White Owl Red’s lyrical approach in “Wake Up,” the title track, Hold On” and the poignant “The Way I Feel Now” is on par with what I was expecting to hear out of this latest release from the acclaimed moniker, and I think you could even make the argument that some of the songs included in this tracklist are even more poetic than the cornerstones of 2019’s incredible Existential Frontiers were. That was a smashing album from top to bottom, but the content in this record seems just a bit more vulnerable by comparison.

I would really like to hear “Through Is Through,” “I Walk the Line (For You)” and “Tip Top Bobs” live sometime, as they’re definitely sporting some of the slicker grooves that Afterglow has to offer.

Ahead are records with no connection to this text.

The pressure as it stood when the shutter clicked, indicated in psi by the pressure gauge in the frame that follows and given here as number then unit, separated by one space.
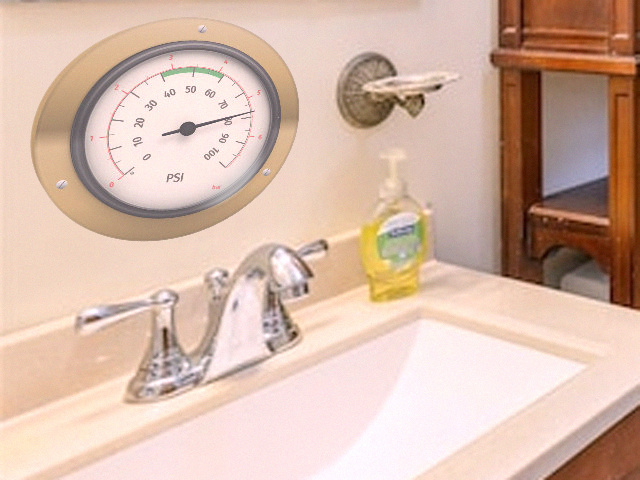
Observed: 77.5 psi
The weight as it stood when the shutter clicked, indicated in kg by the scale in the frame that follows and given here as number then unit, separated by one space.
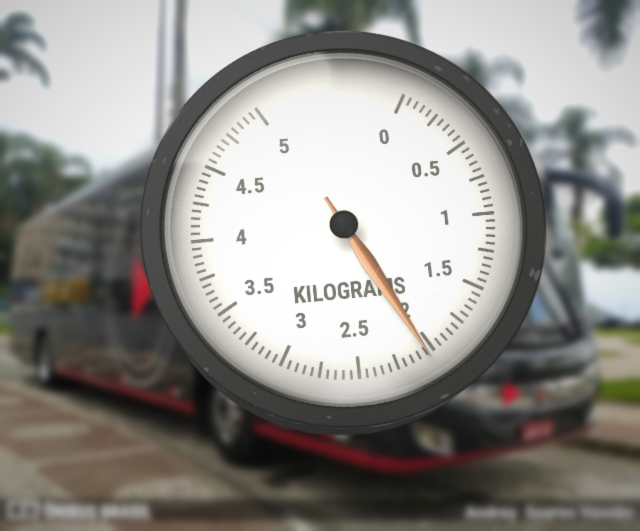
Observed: 2.05 kg
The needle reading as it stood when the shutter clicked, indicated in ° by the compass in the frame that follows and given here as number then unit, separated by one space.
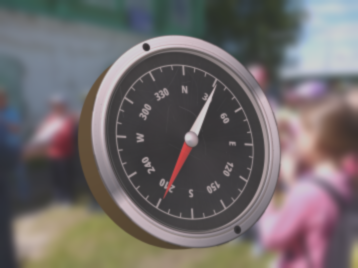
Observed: 210 °
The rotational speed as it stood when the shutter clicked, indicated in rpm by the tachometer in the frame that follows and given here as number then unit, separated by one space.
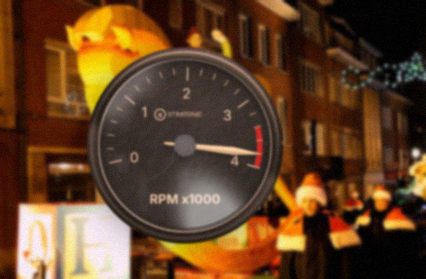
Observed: 3800 rpm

There’s a rare folk-rocking energy in the style of vintage Neil Young present in these songs that simply isn’t all that common in pop music anymore, but instead of sounding like a throwback, there isn’t a track here that sounds out of date or aesthetically archaic. White Owl Red knows how to straddle the line between classic and contemporary brilliantly, and that’s proven here beyond any sort of reasonable doubt.

After much anticipation from both critics and fans, White Owl Red turns in a killer sequel to Existential Frontiers in Afterglow that is almost certain to have your hips shaking and your head looping harmonies from morning to night, and though it doesn’t reinvent the game for its composer, it reminds us all of just how talented a soul he is, whether in the studio or out on the stage. From the grit of “Hell and the Blues” to the sting of a lightly overdriven “Working Class Heroes,” Afterglow never lets its listeners down, which is more than I can say about a lot of the big-name indie tracks making headlines this month.